Data Science in Utrecht: introducing a new community

Data Science is intertwined with nearly all life science research in Utrecht. From various perspectives, Utrecht researchers are working on a better understanding of the availability, usability, and application domains of data. They come together in the thematic community of Data Science and Cohorts. Just before the first meeting of the community board, we speak with Professor Carl Moons and Associate Professor Miel Hostens, chair and vice-chair of the newly founded community, about their mutual ambitions.

Professor Carl Moons

The conversation is exploratory in nature. "The members of this community board haven't spoken to each other before, we are going in with an open mind," begins Moons, who has a background in epidemiology and methodology and data science in medical research. Hostens, who describes himself as 'an odd one out', comes from the veterinary medicine corner: "My entire lab does nothing but create data-driven solutions for agriculture."

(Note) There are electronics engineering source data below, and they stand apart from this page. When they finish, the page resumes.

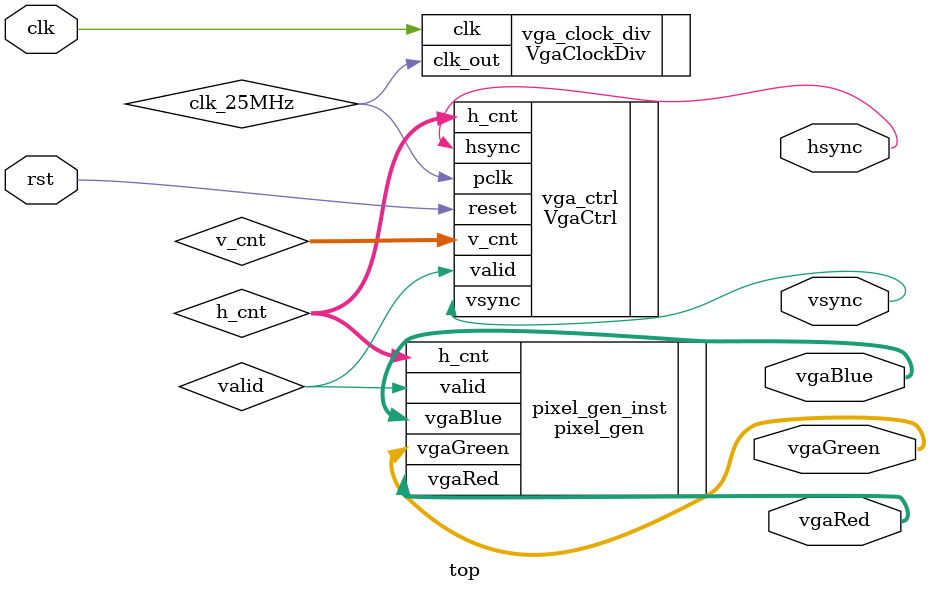
<source format=v>
module top(
   input clk,
   input rst,
   output [3:0] vgaRed,
   output [3:0] vgaGreen,
   output [3:0] vgaBlue,
   output hsync,
   output vsync
    );

    wire clk_25MHz;
    wire valid;
    wire [9:0] h_cnt; //640
    wire [9:0] v_cnt;  //480


    VgaClockDiv vga_clock_div(
      .clk(clk),
      .clk_out(clk_25MHz)
    );

   pixel_gen pixel_gen_inst(
       .h_cnt(h_cnt),
       .valid(valid),
       .vgaRed(vgaRed),
       .vgaGreen(vgaGreen),
       .vgaBlue(vgaBlue)
    );

    VgaCtrl vga_ctrl(
      .pclk(clk_25MHz),
      .reset(rst),
      .hsync(hsync),
      .vsync(vsync),
      .valid(valid),
      .h_cnt(h_cnt),
      .v_cnt(v_cnt)
    );
      
endmodule

</source>
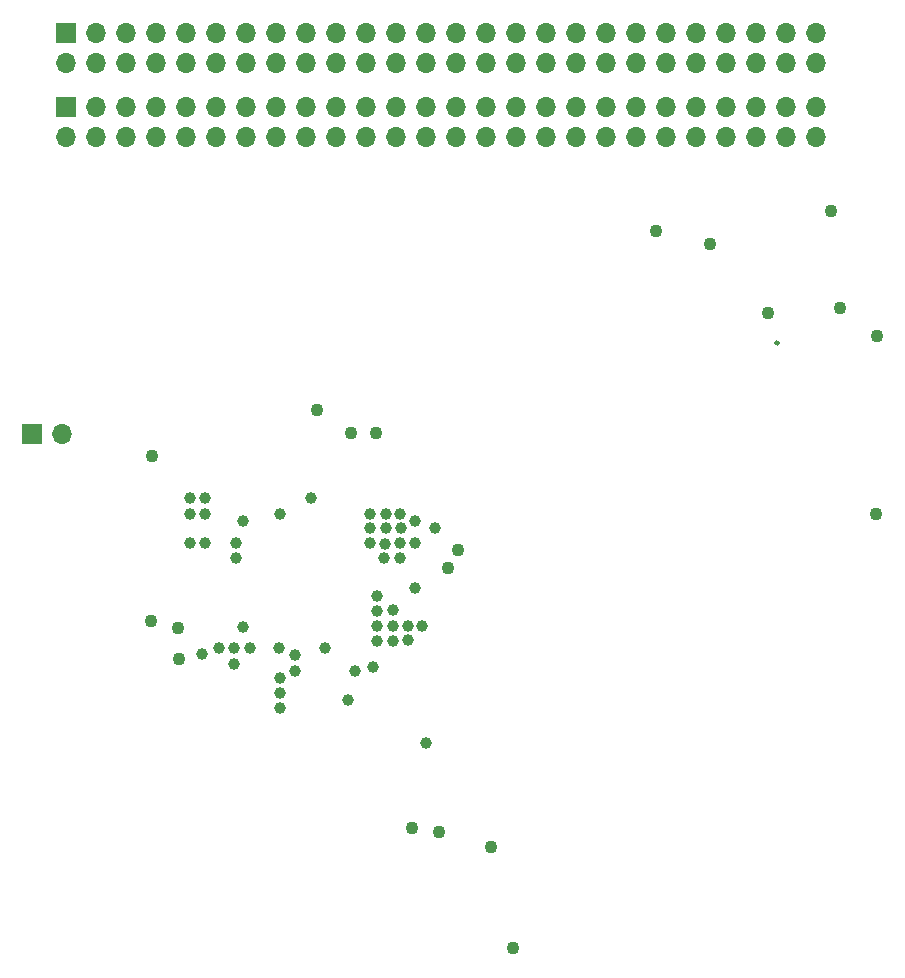
<source format=gbs>
G04 #@! TF.GenerationSoftware,KiCad,Pcbnew,7.0.10*
G04 #@! TF.CreationDate,2024-03-15T14:45:30-06:00*
G04 #@! TF.ProjectId,oresat-c3,6f726573-6174-42d6-9333-2e6b69636164,rev?*
G04 #@! TF.SameCoordinates,Original*
G04 #@! TF.FileFunction,Soldermask,Bot*
G04 #@! TF.FilePolarity,Negative*
%FSLAX46Y46*%
G04 Gerber Fmt 4.6, Leading zero omitted, Abs format (unit mm)*
G04 Created by KiCad (PCBNEW 7.0.10) date 2024-03-15 14:45:30*
%MOMM*%
%LPD*%
G01*
G04 APERTURE LIST*
%ADD10C,0.262132*%
%ADD11R,1.700000X1.700000*%
%ADD12O,1.700000X1.700000*%
%ADD13C,1.100000*%
%ADD14C,1.000000*%
G04 APERTURE END LIST*
D10*
X138581066Y-74550000D02*
G75*
G03*
X138318934Y-74550000I-131066J0D01*
G01*
X138318934Y-74550000D02*
G75*
G03*
X138581066Y-74550000I131066J0D01*
G01*
D11*
X75330000Y-82280000D03*
D12*
X77870000Y-82280000D03*
D11*
X78250000Y-48350000D03*
D12*
X78250000Y-50890000D03*
X80790000Y-48350000D03*
X80790000Y-50890000D03*
X83330000Y-48350000D03*
X83330000Y-50890000D03*
X85870000Y-48350000D03*
X85870000Y-50890000D03*
X88410000Y-48350000D03*
X88410000Y-50890000D03*
X90950000Y-48350000D03*
X90950000Y-50890000D03*
X93490000Y-48350000D03*
X93490000Y-50890000D03*
X96030000Y-48350000D03*
X96030000Y-50890000D03*
X98570000Y-48350000D03*
X98570000Y-50890000D03*
X101110000Y-48350000D03*
X101110000Y-50890000D03*
X103650000Y-48350000D03*
X103650000Y-50890000D03*
X106190000Y-48350000D03*
X106190000Y-50890000D03*
X108730000Y-48350000D03*
X108730000Y-50890000D03*
X111270000Y-48350000D03*
X111270000Y-50890000D03*
X113810000Y-48350000D03*
X113810000Y-50890000D03*
X116350000Y-48350000D03*
X116350000Y-50890000D03*
X118890000Y-48350000D03*
X118890000Y-50890000D03*
X121430000Y-48350000D03*
X121430000Y-50890000D03*
X123970000Y-48350000D03*
X123970000Y-50890000D03*
X126510000Y-48350000D03*
X126510000Y-50890000D03*
X129050000Y-48350000D03*
X129050000Y-50890000D03*
X131590000Y-48350000D03*
X131590000Y-50890000D03*
X134130000Y-48350000D03*
X134130000Y-50890000D03*
X136670000Y-48350000D03*
X136670000Y-50890000D03*
X139210000Y-48350000D03*
X139210000Y-50890000D03*
X141750000Y-48350000D03*
X141750000Y-50890000D03*
D11*
X78260000Y-54550000D03*
D12*
X78260000Y-57090000D03*
X80800000Y-54550000D03*
X80800000Y-57090000D03*
X83340000Y-54550000D03*
X83340000Y-57090000D03*
X85880000Y-54550000D03*
X85880000Y-57090000D03*
X88420000Y-54550000D03*
X88420000Y-57090000D03*
X90960000Y-54550000D03*
X90960000Y-57090000D03*
X93500000Y-54550000D03*
X93500000Y-57090000D03*
X96040000Y-54550000D03*
X96040000Y-57090000D03*
X98580000Y-54550000D03*
X98580000Y-57090000D03*
X101120000Y-54550000D03*
X101120000Y-57090000D03*
X103660000Y-54550000D03*
X103660000Y-57090000D03*
X106200000Y-54550000D03*
X106200000Y-57090000D03*
X108740000Y-54550000D03*
X108740000Y-57090000D03*
X111280000Y-54550000D03*
X111280000Y-57090000D03*
X113820000Y-54550000D03*
X113820000Y-57090000D03*
X116360000Y-54550000D03*
X116360000Y-57090000D03*
X118900000Y-54550000D03*
X118900000Y-57090000D03*
X121440000Y-54550000D03*
X121440000Y-57090000D03*
X123980000Y-54550000D03*
X123980000Y-57090000D03*
X126520000Y-54550000D03*
X126520000Y-57090000D03*
X129060000Y-54550000D03*
X129060000Y-57090000D03*
X131600000Y-54550000D03*
X131600000Y-57090000D03*
X134140000Y-54550000D03*
X134140000Y-57090000D03*
X136680000Y-54550000D03*
X136680000Y-57090000D03*
X139220000Y-54550000D03*
X139220000Y-57090000D03*
X141760000Y-54550000D03*
X141760000Y-57090000D03*
D13*
X85500000Y-84100000D03*
X116100000Y-125800000D03*
X132762500Y-66200000D03*
X114200000Y-117250000D03*
X110600000Y-93600000D03*
X87800000Y-101300000D03*
X143762500Y-71587500D03*
X107500000Y-115650000D03*
X87700000Y-98700000D03*
X142987500Y-63387500D03*
X109800000Y-116000000D03*
X128225000Y-65062500D03*
X111450000Y-92100000D03*
X146787500Y-89000000D03*
X146880000Y-74000000D03*
X137662500Y-71987500D03*
X85400000Y-98100000D03*
D14*
X88700000Y-87700000D03*
X97600000Y-101000000D03*
X107800000Y-91500000D03*
D13*
X102400000Y-82200000D03*
D14*
X107200000Y-98500000D03*
X96400000Y-89000000D03*
X90000000Y-91500000D03*
X93200000Y-98600000D03*
X109450000Y-90250000D03*
X106500000Y-89000000D03*
X102100000Y-104800000D03*
X104000000Y-89000000D03*
X88700000Y-91500000D03*
X97600000Y-102300000D03*
X96300000Y-100400000D03*
X93200000Y-89600000D03*
X106600000Y-90200000D03*
X105300000Y-89000000D03*
X92600000Y-92800000D03*
X91200000Y-100400000D03*
D13*
X99500000Y-80200000D03*
D14*
X105900000Y-97200000D03*
X102700000Y-102300000D03*
X106500000Y-91500000D03*
X108700000Y-108400000D03*
X99000000Y-87700000D03*
X92600000Y-91500000D03*
X96400000Y-104200000D03*
X105250000Y-91550000D03*
X89800000Y-100900000D03*
X107800000Y-95300000D03*
X104600000Y-98500000D03*
X105300000Y-90200000D03*
X90000000Y-89000000D03*
X93800000Y-100400000D03*
X104000000Y-91500000D03*
X107200000Y-99700000D03*
X107800000Y-89600000D03*
X96400000Y-102950000D03*
X104600000Y-97250000D03*
X106500000Y-92800000D03*
X105200000Y-92800000D03*
X88700000Y-89000000D03*
X104600000Y-99800000D03*
X105900000Y-98500000D03*
X100200000Y-100400000D03*
X92500000Y-101700000D03*
X105900000Y-99800000D03*
D13*
X104500000Y-82200000D03*
D14*
X104000000Y-90200000D03*
X90000000Y-87700000D03*
X104200000Y-102000000D03*
X92500000Y-100400000D03*
X96400000Y-105450000D03*
X108400000Y-98500000D03*
X104600000Y-96000000D03*
M02*

</source>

Both agree that data science is a unifying factor among various scientific disciplines. As Moons aptly puts it: "Almost all scientific disciplines are engaged with data. That makes data science a real connector."

One of the challenges in data science is the management and use of data. This revolves around FAIR data, which stands for Findable, Accessible, Interoperable, and Reusable. Hostens explains: “If data scientists are experts in the field of data structures and FAIR data, then the challenge is to involve everyone in this.” Different clusters around data science arise bottom-up, from faculties. Moons sees an analogy with the Utrecht AI labs (including five focused on healthcare) that have been recently set up around specific themes: "The deliverables are not exactly the same, but there we also make the kind of connection that will further shape data science."

Reflecting on the role of data scientists, Hostens says, "In the past, you brought a statistician and someone with a dataset together. Nowadays, those two together are called a data scientist." Moons adds, pointing to the broad application areas of data science and the convergence of various experts within their community in the Utrecht Life Science domain.

Applied and Fundamental

Associate Professor Miel Hostens

“The applied side of data science is evident in much research,” says Hostens. “The more fundamental side, which goes beyond the methods and techniques for creating AI algorithms and where questions about ethics, provenance, and governance of data and the jurisprudence around it are discussed, is often less visible,” Moons adds. With the establishment of this community, Moons and Hostens hope to bridge the gap between fundamental and applied research even further and to harness the power of joint expertise.

Cohorts

Regarding the term Cohorts in the title of the community, there is no consensus yet. "These are groups of people with a common denominator that makes them comparable, and they are often followed over time. For example, they have a certain disease, live in a certain neighborhood, or belong to a certain age category. This is a research tool, but what's emerging today are the less controlled ‘Real World data’ and as a result ‘Real World Evidence’. These are not cohorts, but an increasingly important source for data science, also in the life science domain. One of the surprising benefits of advanced AI is the ability to find patterns in unstructured and unexpected data sources, such as patient forums. In traditional research approaches, such forums were often overlooked or considered anecdotal. With AI, however, researchers can also gain valuable insights from these data, such as identifying unreported side effects of drugs, implants, or other interventions. Using AI on such data sources can provide a richer, more nuanced picture of patient and citizen experiences and outcomes.

Autonomous Understanding of Data

While AI can perform advanced analyses, it still requires human input, especially in preparing and structuring data. Making data FAIR requires a human touch. “Human input not only helps organize the data but also provides context and interpretation to the developed AI algorithms, which would otherwise be really missed or lead to wrong conclusions and applications,” says Moons.

The future of data science is clear

With 13 AI labs focusing on Utrecht research areas, five specifically tailored to Life Sciences and health(care), Utrecht is at the forefront of data innovation. "We have chosen clear themes, areas where we excel, and that's what we want to build our community around," Hostens says.

Although the role of the data scientist is becoming increasingly important, there are still uncertainties, such as the exact definition of their profile and training needs. "The future of data science is clear, but the allocation of resources can be better," Hostens notes. Moons reflects: "In the past, statisticians, epidemiologists, and later bioinformaticians were bridge builders in the life sciences. Now data scientists are joining them to fulfill this crucial role, both at the fundamental and applied level."
In conclusion, the formation of this community is not only desired but essential for the future of data-driven science in Utrecht.